"We Wish to Inform You That Tomorrow We Will be Killed with Our Families"
by Philip Gourevitch
Link: http://www.amazon.co.uk/Wish-Inform-Tomorrow-Killed-Families/dp/0330371215/
Reading history and reviews
Finished on 14th March 2009
A friend gave this to me last year, but it's sat on my bookshelf for some time I suppose because - knowing that it's about the Rwandan genocide of 1994 - I thought that it would be gruesome and disturbing. It turns out that while of course there are many gruesome episodes (although Philip Gourevitch doesn't particularly dwell on them), it is disturbing more for the questions that it raises about the international response as much as those about how the genocide initially took place. It's an absolutely compelling book.
Gourevitch essentially tells the story of the genocide and its aftermath in flashback, through the stories of the survivors that he interviews against the backdrop of Rwanda's continuing struggle to recover and rebuild. Initially he wants to understand how the organised mass killings of the Tutsi minority by the Hutu majority happened at all, after the two groups had lived together for centuries with few problems. But stepping back, there are more questions, such as why the international community was so reluctant to recognise those killings (which were not in the main frenzied mob attacks but quite methodical exterminations) - as "genocide", and intervene accordingly? How could the good intentions of international aid efforts result in a backwards logic that failed to halt the murder while simultaneously providing support to the very people who continued to commit it?
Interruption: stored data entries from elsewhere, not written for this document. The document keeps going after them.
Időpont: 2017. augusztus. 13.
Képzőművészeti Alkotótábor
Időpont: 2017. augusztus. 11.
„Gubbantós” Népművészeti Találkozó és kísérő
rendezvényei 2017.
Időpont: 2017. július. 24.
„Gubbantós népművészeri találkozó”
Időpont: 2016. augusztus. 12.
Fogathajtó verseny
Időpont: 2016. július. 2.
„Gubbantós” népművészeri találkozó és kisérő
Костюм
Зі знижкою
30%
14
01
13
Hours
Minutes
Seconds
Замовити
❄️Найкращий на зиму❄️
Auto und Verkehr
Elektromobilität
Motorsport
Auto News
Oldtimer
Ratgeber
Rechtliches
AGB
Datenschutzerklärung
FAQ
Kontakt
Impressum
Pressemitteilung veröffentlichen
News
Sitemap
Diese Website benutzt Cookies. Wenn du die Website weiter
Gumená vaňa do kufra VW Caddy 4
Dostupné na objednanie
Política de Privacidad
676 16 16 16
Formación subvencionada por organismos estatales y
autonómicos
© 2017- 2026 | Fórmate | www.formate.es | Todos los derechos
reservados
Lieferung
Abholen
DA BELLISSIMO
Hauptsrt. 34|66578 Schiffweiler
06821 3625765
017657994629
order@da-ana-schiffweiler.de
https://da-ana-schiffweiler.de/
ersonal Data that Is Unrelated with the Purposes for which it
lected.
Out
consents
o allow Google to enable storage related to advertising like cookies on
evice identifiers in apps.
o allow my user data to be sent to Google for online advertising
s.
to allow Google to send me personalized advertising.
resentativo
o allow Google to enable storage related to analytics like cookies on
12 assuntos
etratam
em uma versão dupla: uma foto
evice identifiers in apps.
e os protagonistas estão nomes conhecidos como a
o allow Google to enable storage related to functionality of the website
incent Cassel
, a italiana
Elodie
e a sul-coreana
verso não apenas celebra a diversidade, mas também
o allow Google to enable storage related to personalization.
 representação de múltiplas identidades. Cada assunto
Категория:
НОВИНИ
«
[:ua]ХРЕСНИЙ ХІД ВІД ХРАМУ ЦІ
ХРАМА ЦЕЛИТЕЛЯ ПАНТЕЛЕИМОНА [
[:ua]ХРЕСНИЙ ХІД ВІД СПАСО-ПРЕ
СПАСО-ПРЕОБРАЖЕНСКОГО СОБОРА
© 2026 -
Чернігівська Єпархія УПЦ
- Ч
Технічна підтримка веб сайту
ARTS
He discovers ideological distinctions made between the Tutsis and Hutus by European colonisers that were ultimately exploited by Hutu Power demogogues to demonise the Tutsis and justify the slaughter, which was made in part possible by the social culture of Rwanda, where people tend to act together ("if one goes, all go"). But the outside world also becomes complicit in the killing, by failing to act. Could it be that somehow it didn't fit the idea of what the international community thought genocide should "look" like? To me this is one of the most troubling questions raised by the book (and left unanswered). Ultimately the people who come out with the most dignity are the Rwandans themselves, who are forced to deal essentially on their own with the many difficult problems of rebuilding their country - and doing a much better job than that the (western) nations posturing and heckling from the sidelines.